◆ Exercise details:
Look through the material below and copy exactly the lines from the line with "magnification brightfield microscopy" to the line with "non-Hodgkin's type, Low", those two lines included.
-- Opening Marker --
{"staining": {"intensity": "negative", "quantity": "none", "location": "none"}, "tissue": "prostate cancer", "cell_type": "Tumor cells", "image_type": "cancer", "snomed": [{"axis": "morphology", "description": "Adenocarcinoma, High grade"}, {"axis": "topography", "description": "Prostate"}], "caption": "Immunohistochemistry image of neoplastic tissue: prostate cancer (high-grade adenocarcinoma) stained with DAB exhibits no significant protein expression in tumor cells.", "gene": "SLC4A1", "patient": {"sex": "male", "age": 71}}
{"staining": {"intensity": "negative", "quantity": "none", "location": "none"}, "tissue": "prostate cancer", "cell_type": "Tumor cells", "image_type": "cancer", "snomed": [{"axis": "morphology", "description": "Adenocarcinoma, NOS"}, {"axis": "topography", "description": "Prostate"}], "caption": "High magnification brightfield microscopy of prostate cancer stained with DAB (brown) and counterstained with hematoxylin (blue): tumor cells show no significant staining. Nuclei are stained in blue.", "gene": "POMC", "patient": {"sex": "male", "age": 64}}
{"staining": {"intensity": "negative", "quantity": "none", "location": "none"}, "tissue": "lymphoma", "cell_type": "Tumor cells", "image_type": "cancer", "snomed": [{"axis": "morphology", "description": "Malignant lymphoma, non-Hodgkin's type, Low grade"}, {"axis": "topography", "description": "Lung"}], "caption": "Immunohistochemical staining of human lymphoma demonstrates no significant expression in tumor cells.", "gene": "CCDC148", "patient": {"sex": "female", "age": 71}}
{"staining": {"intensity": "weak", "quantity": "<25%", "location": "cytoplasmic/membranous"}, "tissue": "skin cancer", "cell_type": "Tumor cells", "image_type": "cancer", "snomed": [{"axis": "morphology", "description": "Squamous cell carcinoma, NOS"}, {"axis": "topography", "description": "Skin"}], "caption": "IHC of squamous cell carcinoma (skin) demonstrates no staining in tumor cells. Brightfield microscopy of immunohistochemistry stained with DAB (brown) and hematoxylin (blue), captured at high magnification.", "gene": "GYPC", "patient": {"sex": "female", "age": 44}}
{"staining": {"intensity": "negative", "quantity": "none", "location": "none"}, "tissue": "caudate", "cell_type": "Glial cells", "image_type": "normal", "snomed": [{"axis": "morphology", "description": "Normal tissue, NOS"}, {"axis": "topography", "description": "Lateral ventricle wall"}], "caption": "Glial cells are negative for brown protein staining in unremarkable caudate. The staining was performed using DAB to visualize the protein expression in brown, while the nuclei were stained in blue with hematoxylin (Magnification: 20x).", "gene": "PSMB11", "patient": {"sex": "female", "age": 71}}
-- Closing Marker --
◆ Task response:
{"staining": {"intensity": "negative", "quantity": "none", "location": "none"}, "tissue": "prostate cancer", "cell_type": "Tumor cells", "image_type": "cancer", "snomed": [{"axis": "morphology", "description": "Adenocarcinoma, NOS"}, {"axis": "topography", "description": "Prostate"}], "caption": "High magnification brightfield microscopy of prostate cancer stained with DAB (brown) and counterstained with hematoxylin (blue): tumor cells show no significant staining. Nuclei are stained in blue.", "gene": "POMC", "patient": {"sex": "male", "age": 64}}
{"staining": {"intensity": "negative", "quantity": "none", "location": "none"}, "tissue": "lymphoma", "cell_type": "Tumor cells", "image_type": "cancer", "snomed": [{"axis": "morphology", "description": "Malignant lymphoma, non-Hodgkin's type, Low grade"}, {"axis": "topography", "description": "Lung"}], "caption": "Immunohistochemical staining of human lymphoma demonstrates no significant expression in tumor cells.", "gene": "CCDC148", "patient": {"sex": "female", "age": 71}}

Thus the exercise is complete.